I inadvertently stalked rock journo and ty pundit Paul Morley over about 10 days in 2005.
I first saw him at the bar of The Lyric Theatre Hammersmith during the interval at a Richard Thompson gig.
That same weekend he was stood in front of me at the till in the Heathrow Terminal 5 branch of Dixon’s. I was waiting to pay for some headphones. Not sure what he was buying, but I could have asked him because I later saw him sitting a few rows in front of me on the same flight to New York.
The following week I was back in London and very likely on my way back up to bloody Fopp again, had just crossed The Strand and saw him talking on his mobile outside The Lyceum.
We haven’t seen each other since.
dai says
Saw him once in Virgin Megastore on Oxford St
I kind of “stalked” Mark Ellen, he stood in front of me at a Rolling Stones concert (with very tall Anton Corbijn) at Shepherd’s Bush Empire, then saw him on a plane from London to Montreal (he was in cattle class on his way to interview Rufus Wainwright), then finally met him on a boat on the Thames.
Jaygee says
@Beezer
How do you know he wasn’t stalking you?
Remember once at work a colleague who I didn’t get along with (I know, I know, there were a lot to choose from!) remarked to my boss that the only time he’d ever seen me outside work was in the pub.
Soon wiped the smirk off the smug git’s face when I remarked how extraordinary it was that the only time I’d ever seen him outside the office, he was in the pub himself.
Beezer says
God, that’s chilling. He may have been.
Perhaps he still is? After the Lyceum Incident he may have become a master of disguise. I’ve seen loads of people since then. He could be ANY ONE of them.
Wait a minute… you said ‘how do you know he wasn’t?’ Past tense. How do you know he isn’t stalking me anymore? You’re him! In disguise!
It all fits! The case is sol-ved.
Black Celebration says
I met Lol Tolhurst in Tescos.
Nice enough bloke but he didn’t make me laugh at all.
Jaygee says
@Black-Celebration
Not surprised, there’s nothing especially funny about Tesco’s cured meats section
Moose the Mooche says
…notwithstanding a cheeky chorizo.
Diddley Farquar says
I saw Fanny by gaslight.
sarah says
I’ve never met anyone famous in the supermarket but I did see Woody Allen (and Soon Yi) at the Rolling Stones exhibition a few years ago.
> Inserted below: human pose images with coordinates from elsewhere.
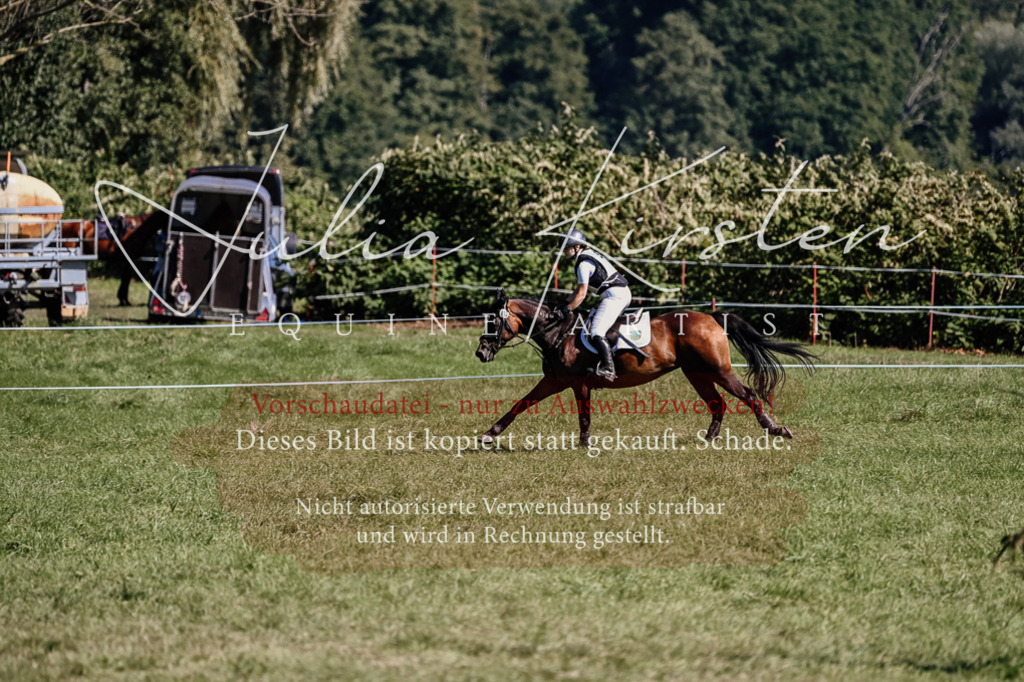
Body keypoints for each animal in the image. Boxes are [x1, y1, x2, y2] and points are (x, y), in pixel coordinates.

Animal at [474, 289, 816, 447]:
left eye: (494, 322)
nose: (480, 352)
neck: (560, 334)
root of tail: (712, 317)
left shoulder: (578, 384)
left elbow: (583, 415)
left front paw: (584, 445)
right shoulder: (555, 381)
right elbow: (520, 404)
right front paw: (489, 434)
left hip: (717, 370)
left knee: (748, 394)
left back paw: (776, 429)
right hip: (697, 373)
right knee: (717, 403)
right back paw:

Think I was the only one who noticed as I was standing in the hallway waiting for someone when they suddenly entered from a side door with several attentive staff members. They were quickly ushered back through the same door when some people walked past. It was all very odd.
hubert rawlinson says
Don’t know if this counts but walking past Barrington Road in Crouch End there was a car parked with WOM on its numberplate. Oh Barry Wom must live here I thought.
Yesterday leaving Muswell Hill another car with WOM on the numberplate parked behind us, oh and I followed Michael Rosen up the street as he pulled his shopping trolley.